> On 4 Jan 2016, at 11:27 PM, Cory Benfield <c...@lukasa.co.uk> wrote:
>
> All,
>
> **TL;DR: What do you believe WSGI 2.0 should and should not do? Should we do
> it at all?**
>
> It’s a new year, and that means it’s time for another attempt to get WSGI 2.0
> off the ground. Many of you may remember that we attempted to do this last
> year with Rob Collins leading the charge, but unfortunately personal
> commitments made it impossible for Rob to keep pushing that attempt forward.
Although you call this round 2, it isn’t really. Robert’s effort was not the
first time someone has pushed a WSGI 2.0 variant. So this is more like being
about round 5 or 6.
In part because of those repeated attempts by people to propose something and
label it as WSGI 2.0, I am very cool on reusing the WSGI 2.0 moniker. You will
find little or no mention of ‘WSGI 2.0’ as a label in:
https://github.com/python-web-sig/wsgi-ng
<https://github.com/python-web-sig/wsgi-ng>
That is probably somewhat due to my grumbling about the use of ‘WSGI 2.0’ back
then.
Time has moved on and so the bad feelings and memories associated with the
‘WSGI 2.0’ label due to early failed efforts have faded, but I would still
suggest avoiding the label ‘WSGI 2.0’ if at all possible.

==============================

Set of tasks:
a – Rewrite the paragraph of the mailing list post that begins "In part because of those repeated attempts" in two shorter sentences, keeping its main facts.
b – In the mailing list post, which round does the writer say the current WSGI 2.0 attempt more nearly represents?
c – From the mailing list post, retype the passage from "Time has moved" up to and including "at all possible.".

Data items
==============================

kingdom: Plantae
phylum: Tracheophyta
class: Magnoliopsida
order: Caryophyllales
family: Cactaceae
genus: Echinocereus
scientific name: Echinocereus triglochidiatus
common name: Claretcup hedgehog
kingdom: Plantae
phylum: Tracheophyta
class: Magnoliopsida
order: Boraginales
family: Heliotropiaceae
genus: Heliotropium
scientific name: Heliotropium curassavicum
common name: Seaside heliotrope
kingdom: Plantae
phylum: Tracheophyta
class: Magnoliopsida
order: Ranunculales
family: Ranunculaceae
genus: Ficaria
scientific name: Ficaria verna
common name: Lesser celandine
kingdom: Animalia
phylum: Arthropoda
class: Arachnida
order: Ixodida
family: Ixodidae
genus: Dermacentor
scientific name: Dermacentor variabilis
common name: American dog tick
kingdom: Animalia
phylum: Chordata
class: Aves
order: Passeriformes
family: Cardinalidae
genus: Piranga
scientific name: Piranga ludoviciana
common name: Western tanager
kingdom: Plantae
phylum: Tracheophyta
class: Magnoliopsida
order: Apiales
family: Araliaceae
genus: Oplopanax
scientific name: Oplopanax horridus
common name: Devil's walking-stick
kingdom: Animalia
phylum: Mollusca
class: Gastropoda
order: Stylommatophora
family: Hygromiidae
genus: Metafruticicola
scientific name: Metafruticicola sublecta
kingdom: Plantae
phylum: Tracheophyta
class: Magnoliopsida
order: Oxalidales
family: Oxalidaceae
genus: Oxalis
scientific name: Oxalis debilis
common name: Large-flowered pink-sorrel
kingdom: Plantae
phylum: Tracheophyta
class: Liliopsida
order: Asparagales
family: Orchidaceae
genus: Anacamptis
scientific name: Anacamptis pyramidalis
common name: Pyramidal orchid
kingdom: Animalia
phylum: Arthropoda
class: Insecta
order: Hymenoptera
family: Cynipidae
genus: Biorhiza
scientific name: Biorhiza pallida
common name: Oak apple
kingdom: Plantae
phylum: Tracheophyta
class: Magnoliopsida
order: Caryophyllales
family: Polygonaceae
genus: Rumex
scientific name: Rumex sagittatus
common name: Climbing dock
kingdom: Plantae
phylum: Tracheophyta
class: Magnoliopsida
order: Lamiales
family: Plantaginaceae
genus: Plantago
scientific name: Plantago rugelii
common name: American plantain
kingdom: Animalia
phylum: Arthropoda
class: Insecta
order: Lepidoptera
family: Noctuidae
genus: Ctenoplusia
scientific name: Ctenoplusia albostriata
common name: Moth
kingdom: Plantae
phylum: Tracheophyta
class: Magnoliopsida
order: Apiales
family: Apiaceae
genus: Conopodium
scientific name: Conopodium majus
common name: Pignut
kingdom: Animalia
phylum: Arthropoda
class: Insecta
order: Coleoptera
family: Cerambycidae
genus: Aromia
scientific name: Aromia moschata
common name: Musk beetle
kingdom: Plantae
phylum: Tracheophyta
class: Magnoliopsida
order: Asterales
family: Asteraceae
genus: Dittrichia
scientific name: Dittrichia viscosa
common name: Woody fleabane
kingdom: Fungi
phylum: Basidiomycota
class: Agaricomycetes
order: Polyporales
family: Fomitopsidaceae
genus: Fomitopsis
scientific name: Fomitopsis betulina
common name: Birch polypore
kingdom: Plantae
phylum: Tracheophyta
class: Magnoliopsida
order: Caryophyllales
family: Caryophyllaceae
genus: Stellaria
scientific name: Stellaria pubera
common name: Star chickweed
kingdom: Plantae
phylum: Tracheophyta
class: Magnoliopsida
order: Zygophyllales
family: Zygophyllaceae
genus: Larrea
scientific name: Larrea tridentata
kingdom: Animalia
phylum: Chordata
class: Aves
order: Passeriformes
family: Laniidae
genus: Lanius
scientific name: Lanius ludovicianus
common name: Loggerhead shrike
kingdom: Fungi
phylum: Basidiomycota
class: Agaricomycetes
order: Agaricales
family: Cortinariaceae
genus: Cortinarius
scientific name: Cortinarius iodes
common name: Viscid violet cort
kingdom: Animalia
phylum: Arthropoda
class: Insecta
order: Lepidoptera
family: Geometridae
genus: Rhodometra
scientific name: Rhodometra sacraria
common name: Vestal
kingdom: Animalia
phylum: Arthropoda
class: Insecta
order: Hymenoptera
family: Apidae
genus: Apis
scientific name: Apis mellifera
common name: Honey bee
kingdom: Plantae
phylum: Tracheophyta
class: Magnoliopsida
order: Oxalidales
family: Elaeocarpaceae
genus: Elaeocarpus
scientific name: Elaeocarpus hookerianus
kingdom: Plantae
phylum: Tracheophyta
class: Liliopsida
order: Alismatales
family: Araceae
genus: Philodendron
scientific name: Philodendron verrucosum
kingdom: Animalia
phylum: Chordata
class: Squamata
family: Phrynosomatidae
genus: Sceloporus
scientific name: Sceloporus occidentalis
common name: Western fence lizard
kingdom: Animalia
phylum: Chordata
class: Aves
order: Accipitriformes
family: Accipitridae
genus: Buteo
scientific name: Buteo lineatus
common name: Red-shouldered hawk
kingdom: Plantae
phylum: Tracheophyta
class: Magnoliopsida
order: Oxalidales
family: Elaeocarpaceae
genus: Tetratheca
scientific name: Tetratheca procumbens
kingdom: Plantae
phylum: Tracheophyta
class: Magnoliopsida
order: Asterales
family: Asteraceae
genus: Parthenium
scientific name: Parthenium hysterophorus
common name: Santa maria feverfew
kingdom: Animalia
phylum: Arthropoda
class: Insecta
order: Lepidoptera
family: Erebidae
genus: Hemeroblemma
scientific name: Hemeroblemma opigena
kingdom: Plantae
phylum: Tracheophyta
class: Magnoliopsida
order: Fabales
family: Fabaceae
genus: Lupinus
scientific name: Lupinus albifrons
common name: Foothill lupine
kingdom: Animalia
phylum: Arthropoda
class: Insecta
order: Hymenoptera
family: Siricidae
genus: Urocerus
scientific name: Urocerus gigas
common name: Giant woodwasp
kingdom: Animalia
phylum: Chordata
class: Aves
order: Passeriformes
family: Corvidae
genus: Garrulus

==============================

Exercise answers:
a – Repeated proposals labeled WSGI 2.0 have left the writer reluctant to reuse that name. The label appears little or not at all in https://github.com/python-web-sig/wsgi-ng, probably partly because of the writer's grumbling about its use at the time.

b – About round 5 or 6.

c –
Time has moved on and so the bad feelings and memories associated with the
‘WSGI 2.0’ label due to early failed efforts have faded, but I would still
suggest avoiding the label ‘WSGI 2.0’ if at all possible.